Leaks, a broken HVAC system, rotting ceiling tiles, mold and vermin infestation have all interrupted important services for seniors at the New York City Housing Authority (NYCHA) East Side House Settlement.
Lawmakers have taken notice and say they are sick and tired of NYCHA treating Bronxites like second-class citizens.
Recognizing the horrid conditions at the Melrose Mott Haven Senior Center, 372 E. 152nd St., U.S. Rep. Ritchie Torres and City Councilman Rafael Salamanca held a press conference Aug. 31, where they called on NYCHA to make immediate repairs.

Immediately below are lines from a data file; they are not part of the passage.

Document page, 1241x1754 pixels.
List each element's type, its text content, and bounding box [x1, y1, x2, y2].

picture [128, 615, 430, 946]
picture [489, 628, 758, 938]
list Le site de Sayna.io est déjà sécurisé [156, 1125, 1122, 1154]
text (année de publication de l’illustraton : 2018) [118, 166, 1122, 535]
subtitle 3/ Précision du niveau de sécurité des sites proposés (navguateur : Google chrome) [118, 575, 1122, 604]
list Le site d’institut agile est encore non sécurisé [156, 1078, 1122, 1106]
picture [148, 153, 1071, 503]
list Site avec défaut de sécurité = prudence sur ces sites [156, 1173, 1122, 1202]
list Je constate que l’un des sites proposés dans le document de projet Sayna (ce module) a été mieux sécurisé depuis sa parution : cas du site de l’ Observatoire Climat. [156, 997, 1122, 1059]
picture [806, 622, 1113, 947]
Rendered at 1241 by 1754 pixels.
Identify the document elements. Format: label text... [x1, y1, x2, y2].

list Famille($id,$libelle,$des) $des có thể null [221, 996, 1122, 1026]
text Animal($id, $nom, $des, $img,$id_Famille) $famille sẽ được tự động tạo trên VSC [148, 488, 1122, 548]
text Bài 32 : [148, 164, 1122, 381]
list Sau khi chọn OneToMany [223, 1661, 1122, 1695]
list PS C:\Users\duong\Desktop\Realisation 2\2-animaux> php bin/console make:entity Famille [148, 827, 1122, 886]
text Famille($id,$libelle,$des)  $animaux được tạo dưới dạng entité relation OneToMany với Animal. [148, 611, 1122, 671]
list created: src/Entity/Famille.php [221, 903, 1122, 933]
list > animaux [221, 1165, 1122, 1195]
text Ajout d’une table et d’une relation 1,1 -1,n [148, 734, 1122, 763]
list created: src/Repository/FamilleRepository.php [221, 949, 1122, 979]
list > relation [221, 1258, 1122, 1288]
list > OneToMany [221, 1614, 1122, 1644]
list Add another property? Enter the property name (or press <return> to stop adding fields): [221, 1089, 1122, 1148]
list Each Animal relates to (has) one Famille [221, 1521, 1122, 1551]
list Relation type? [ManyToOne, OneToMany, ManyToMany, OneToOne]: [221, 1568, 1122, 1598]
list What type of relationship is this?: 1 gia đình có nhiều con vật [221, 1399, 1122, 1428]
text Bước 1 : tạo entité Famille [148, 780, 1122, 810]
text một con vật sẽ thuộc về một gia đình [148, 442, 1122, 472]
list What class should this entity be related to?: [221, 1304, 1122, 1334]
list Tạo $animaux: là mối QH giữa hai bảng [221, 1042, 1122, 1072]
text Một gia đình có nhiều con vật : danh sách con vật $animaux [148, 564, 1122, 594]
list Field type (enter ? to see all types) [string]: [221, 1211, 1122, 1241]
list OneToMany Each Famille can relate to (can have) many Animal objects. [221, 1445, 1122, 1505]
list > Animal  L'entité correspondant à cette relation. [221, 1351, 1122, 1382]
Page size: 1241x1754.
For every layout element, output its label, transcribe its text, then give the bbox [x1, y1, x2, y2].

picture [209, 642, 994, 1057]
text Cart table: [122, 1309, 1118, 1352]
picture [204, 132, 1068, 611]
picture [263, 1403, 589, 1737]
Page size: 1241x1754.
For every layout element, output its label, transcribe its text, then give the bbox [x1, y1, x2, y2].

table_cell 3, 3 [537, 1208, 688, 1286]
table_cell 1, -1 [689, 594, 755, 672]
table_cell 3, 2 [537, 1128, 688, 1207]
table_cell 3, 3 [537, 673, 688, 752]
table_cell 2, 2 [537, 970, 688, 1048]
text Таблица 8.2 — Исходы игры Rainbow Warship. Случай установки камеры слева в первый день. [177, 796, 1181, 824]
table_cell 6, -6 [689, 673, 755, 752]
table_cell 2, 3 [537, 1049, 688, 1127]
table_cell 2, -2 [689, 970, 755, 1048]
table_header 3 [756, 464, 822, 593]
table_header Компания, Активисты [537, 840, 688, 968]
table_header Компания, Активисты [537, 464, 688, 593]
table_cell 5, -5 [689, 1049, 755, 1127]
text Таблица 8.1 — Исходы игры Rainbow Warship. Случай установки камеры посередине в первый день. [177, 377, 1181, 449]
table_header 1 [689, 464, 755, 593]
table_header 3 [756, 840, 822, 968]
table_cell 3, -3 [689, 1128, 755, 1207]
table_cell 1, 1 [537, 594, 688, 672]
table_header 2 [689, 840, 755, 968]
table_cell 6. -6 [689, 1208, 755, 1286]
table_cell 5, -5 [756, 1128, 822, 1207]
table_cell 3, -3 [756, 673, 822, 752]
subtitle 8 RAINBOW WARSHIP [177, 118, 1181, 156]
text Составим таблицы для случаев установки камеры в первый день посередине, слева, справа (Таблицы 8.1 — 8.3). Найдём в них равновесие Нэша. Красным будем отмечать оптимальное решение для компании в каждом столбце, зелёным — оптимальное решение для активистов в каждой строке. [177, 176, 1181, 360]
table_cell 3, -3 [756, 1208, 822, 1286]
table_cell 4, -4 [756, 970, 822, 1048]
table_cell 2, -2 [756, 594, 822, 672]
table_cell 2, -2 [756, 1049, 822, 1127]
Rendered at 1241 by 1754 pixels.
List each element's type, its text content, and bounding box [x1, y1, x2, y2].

Rotting ceiling tiles caused by rainwater and second floor leaks in the center’s main room has rendered the space unusable, exposing overhead wiring in the process. The center’s HVAC system, overrun by vermin, has caused the center’s air conditioning unit to malfunction, eliminating the center’s ability to serve as a vital cooling center during sweltering summer heatwaves.
“The purpose of today’s press conference is to call out NYCHA’s incompetence,” Salamanca said. “NYCHA has turned its back on the South Bronx, and I’m fed up and tired.”
The senior center — which provides meals, case assistance, programs and recreation activities — can hold up to 200 people, but the facility can’t even open its doors to people right now because of its current state of disrepair.
For the past few years, the center has fallen into disarray and NYCHA has done nothing, according to lawmakers. Salamanca has had multiple conversations with NYCHA representatives, yet his requests have fallen on deaf ears. He added that NYCHA’s lack of accountability does not end with the senior center. In 2017, he allocated $3 million in city funding to renovate the security at the Melrose Houses up the street and was told that work will not be finished until 2024.
The lawmaker does not understand why it would take seven years to make the upgrades nor why NYCHA pays its CEO Greg Russ $400,000 annually, yet lets its residents live in squalor.
“It’s frustrating to constantly have to hold press conferences and embarrass NYCHA to get the job done,” he said. “The world needs to know how inefficient NYCHA is.”
Torres echoed Salamanca’s sentiments and added that he will not sign onto the Budget Reconciliation bill unless there’s a portion of money set aside for public housing and senior centers. The $3.5 trillion piece of legislation will provide resources to improve education, health, and child care systems, invest in clean energy and sustainability, address the housing crisis, and more.
Having grown up in public housing, Torres knows firsthand how NYCHA treats its residents. He added that for too long seniors have been ignored.
“These are conditions that a NYCHA executive would never wish on their loved one,” he said. “So why do seniors have to live with constant leaks, vermin and mold? For me, a senior center is a sanctuary, it’s a place where many of you find meaning and enjoyment and you can’t put a price tag on that.”
Among those who have experienced the neglect firsthand are Eva Gary and Emilia Pagan.
Gary, who has lived in the building for 15 years, said the senior center has deteriorated over the last few years. “It’s gotten worse as time goes on,” she said. “We cannot hang in there, it’s terrible.”
Pagan told the Bronx Times they have filed numerous repair tickets to NYCHA, but nothing ever happens. She said typically people celebrate birthdays, participate in Zumba or socialize there, but now people are stuck in their rooms. “We complain all the time,” Pagan said. “We feel angry. We feel upset.”
NYCHA did not provide much detail in how it plans to address the deficiencies.
“This property requires a significant capital investment for a new roof and related repairs, and we look forward to discussing short- and long-term solutions with our elected and community partners,” said Rochel Leah Goldblatt, deputy press secretary of NYCHA.